Naturally, regardless of how much time he sees in that position, the experiment will face a rigorous test without hesitation as the Rangers are on deck for two of Boston’s first three games.

With their first-place finish in the standings and 20-game run to the conference finals last year, the Blueshirts obliterated all secrets as to their second-nature shot-blocking habit. That along with all other aspects of their laser-beamed defensive fortress was rewarded with the fifth-best penalty killing percentage in the 2011-12 regular season.

At even strength, the Rangers are vying to sustain or enhance a defense that finished third in the NHL with 2.22 goals against per night in the regular season and the same slot with 2.05 in the playoffs.

The Bruins themselves managed merely two goals apiece in two meetings with New York, dropping the others by 3-0 and 4-3 decisions. Although, in the latter game on March 4, 2012, the third line had a hand in two Boston strikes with the sophomore Caron claiming a hand in each.

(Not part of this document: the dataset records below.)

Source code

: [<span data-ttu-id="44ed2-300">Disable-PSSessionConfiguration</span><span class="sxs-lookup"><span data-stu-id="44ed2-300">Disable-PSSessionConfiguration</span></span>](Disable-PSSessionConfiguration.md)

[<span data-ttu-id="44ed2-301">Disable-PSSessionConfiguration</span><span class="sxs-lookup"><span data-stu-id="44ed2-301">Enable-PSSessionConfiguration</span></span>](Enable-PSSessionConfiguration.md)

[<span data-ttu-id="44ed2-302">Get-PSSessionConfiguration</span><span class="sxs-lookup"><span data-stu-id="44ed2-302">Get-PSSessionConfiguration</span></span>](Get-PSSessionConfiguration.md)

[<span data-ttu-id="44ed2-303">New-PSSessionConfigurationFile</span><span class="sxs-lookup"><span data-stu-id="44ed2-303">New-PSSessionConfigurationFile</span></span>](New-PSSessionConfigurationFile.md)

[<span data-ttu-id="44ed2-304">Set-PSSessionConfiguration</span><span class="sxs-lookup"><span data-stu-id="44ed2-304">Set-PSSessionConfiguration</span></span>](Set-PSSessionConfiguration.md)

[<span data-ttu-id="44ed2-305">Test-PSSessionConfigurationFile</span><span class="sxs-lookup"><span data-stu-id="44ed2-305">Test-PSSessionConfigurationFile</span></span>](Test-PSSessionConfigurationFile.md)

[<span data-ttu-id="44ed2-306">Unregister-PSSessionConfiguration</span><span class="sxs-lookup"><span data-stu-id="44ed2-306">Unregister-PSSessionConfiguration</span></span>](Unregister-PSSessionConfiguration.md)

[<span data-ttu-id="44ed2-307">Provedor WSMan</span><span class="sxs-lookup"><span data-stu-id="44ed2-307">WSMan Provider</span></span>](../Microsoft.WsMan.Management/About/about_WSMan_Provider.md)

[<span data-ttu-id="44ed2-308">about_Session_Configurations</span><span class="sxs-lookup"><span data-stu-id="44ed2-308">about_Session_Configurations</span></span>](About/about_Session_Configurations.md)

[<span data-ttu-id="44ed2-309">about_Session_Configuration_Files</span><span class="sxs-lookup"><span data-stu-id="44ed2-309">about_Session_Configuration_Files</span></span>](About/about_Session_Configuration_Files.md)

In addition, three of the Bruins’ seven goals in the season series came from a defenseman. In turn, with playmaking being his forte, Bourque can vie to make an immediate impact on the power play by dishing a delectable feed to a full-blooded blueliner on the other point.

Any pass in that arrangement or to Kelly or Peverley during five-on-five could blossom into a boon, or any given pass could be picked off to a statistically detrimental degree. The latter event would not be an utter shock, though it would be a test of short-term resilience and poise.

But any stimulating looks at the Rangers net, whether they are rewarded or not, will be a critical plus point, especially if Bourque is to be pressed into a regular role on the big club.